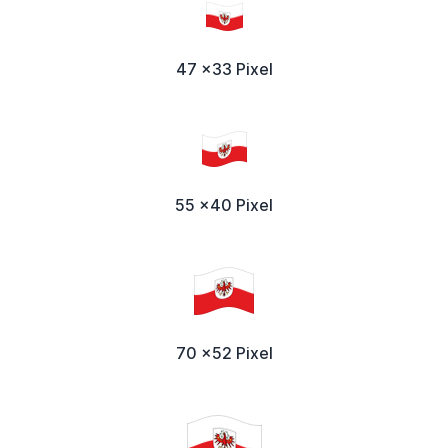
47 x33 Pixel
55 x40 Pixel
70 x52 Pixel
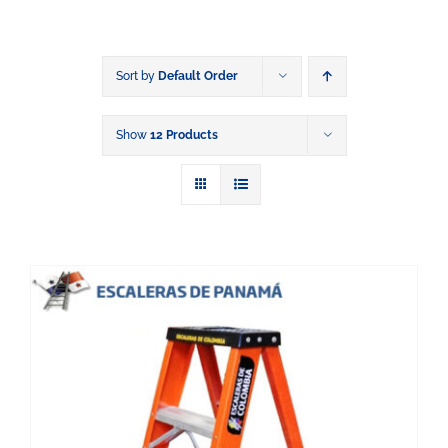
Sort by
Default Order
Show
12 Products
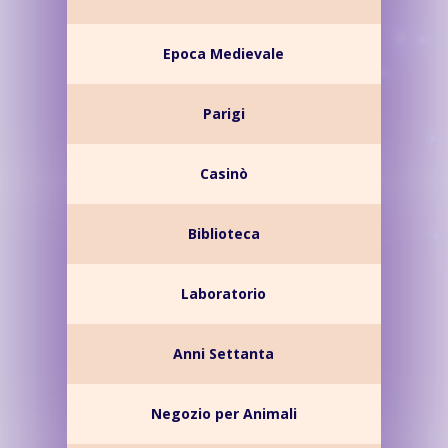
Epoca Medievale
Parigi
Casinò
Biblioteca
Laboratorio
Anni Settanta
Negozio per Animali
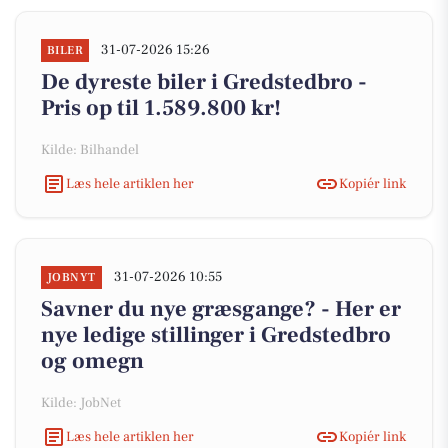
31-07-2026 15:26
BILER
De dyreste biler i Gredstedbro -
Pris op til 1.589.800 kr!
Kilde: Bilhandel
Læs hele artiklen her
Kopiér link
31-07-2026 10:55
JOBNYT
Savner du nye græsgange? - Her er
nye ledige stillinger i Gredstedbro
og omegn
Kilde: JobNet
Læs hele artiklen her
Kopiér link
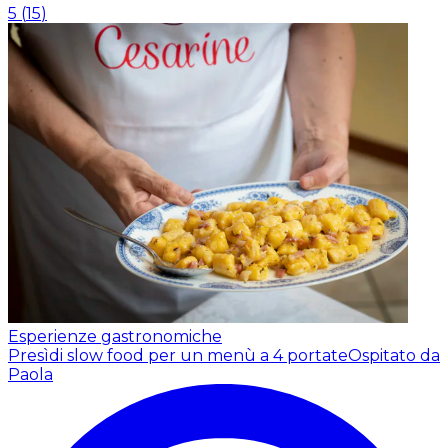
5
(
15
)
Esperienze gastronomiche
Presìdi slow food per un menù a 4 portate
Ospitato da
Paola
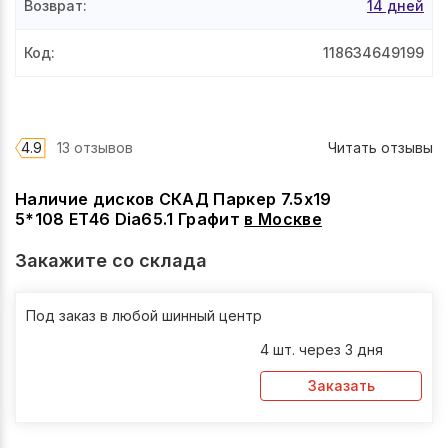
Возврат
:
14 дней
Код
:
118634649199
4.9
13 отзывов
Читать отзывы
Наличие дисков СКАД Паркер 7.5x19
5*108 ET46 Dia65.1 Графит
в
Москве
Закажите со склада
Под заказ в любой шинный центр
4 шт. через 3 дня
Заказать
---
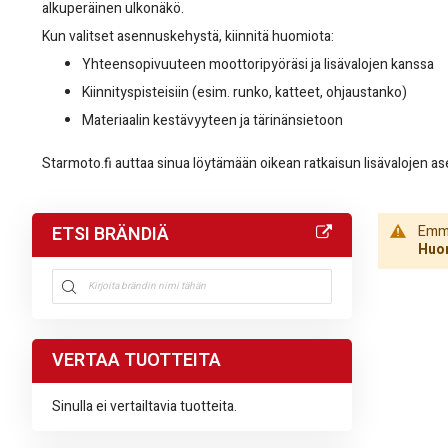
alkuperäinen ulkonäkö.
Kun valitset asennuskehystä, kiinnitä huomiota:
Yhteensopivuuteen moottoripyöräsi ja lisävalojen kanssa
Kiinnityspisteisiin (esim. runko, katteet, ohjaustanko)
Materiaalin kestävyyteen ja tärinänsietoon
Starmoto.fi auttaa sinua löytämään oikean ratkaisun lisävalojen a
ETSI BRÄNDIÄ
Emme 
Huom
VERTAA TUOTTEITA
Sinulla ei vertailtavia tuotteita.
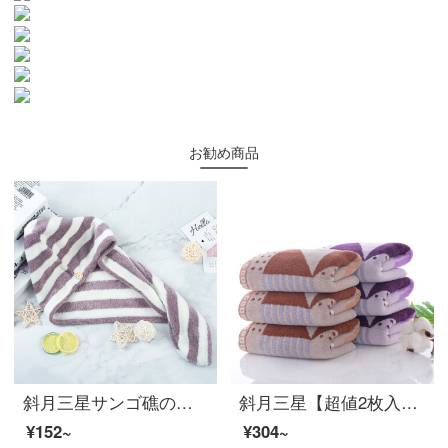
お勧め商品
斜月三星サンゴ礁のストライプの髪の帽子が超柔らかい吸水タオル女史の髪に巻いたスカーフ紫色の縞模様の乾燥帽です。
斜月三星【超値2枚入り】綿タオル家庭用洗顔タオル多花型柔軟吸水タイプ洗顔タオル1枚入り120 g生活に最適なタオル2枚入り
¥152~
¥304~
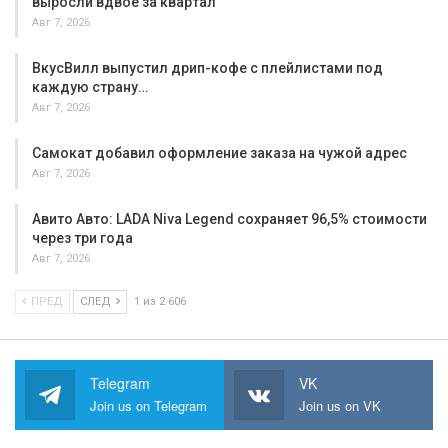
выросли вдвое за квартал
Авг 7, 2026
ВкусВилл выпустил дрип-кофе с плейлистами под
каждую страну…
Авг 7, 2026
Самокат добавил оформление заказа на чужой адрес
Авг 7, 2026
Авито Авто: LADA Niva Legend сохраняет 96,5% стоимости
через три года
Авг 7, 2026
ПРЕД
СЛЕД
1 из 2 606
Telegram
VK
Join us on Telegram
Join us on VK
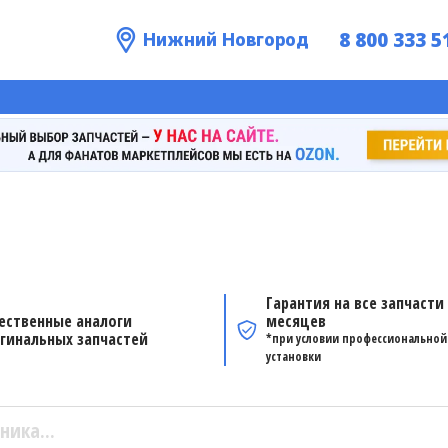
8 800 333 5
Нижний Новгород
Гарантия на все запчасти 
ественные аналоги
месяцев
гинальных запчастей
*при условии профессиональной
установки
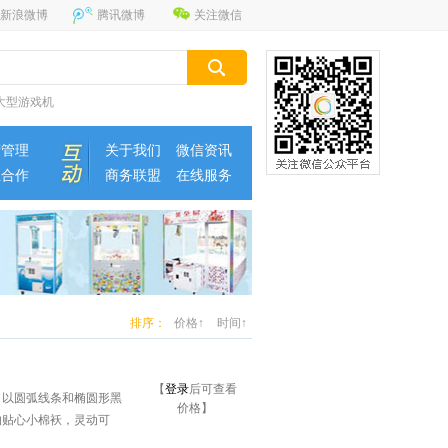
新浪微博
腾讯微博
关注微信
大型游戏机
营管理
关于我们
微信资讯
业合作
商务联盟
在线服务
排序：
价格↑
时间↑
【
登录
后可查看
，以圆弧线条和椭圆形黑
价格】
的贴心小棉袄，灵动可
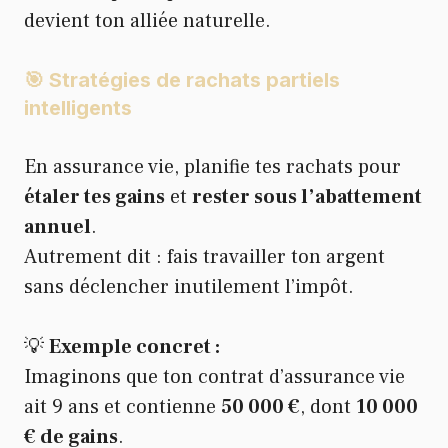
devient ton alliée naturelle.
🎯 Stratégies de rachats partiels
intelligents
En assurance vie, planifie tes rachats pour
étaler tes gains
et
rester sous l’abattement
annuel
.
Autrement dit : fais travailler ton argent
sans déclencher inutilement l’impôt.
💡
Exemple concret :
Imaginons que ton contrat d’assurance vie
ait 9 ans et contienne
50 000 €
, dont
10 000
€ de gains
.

WORK ORDER
Which lines in the rows above contain the string "Pixel"? List every one of them, treating uppercase and lowercase letters as distinct.

FINISHED EXERCISE
47 x33 Pixel
55 x40 Pixel
70 x52 Pixel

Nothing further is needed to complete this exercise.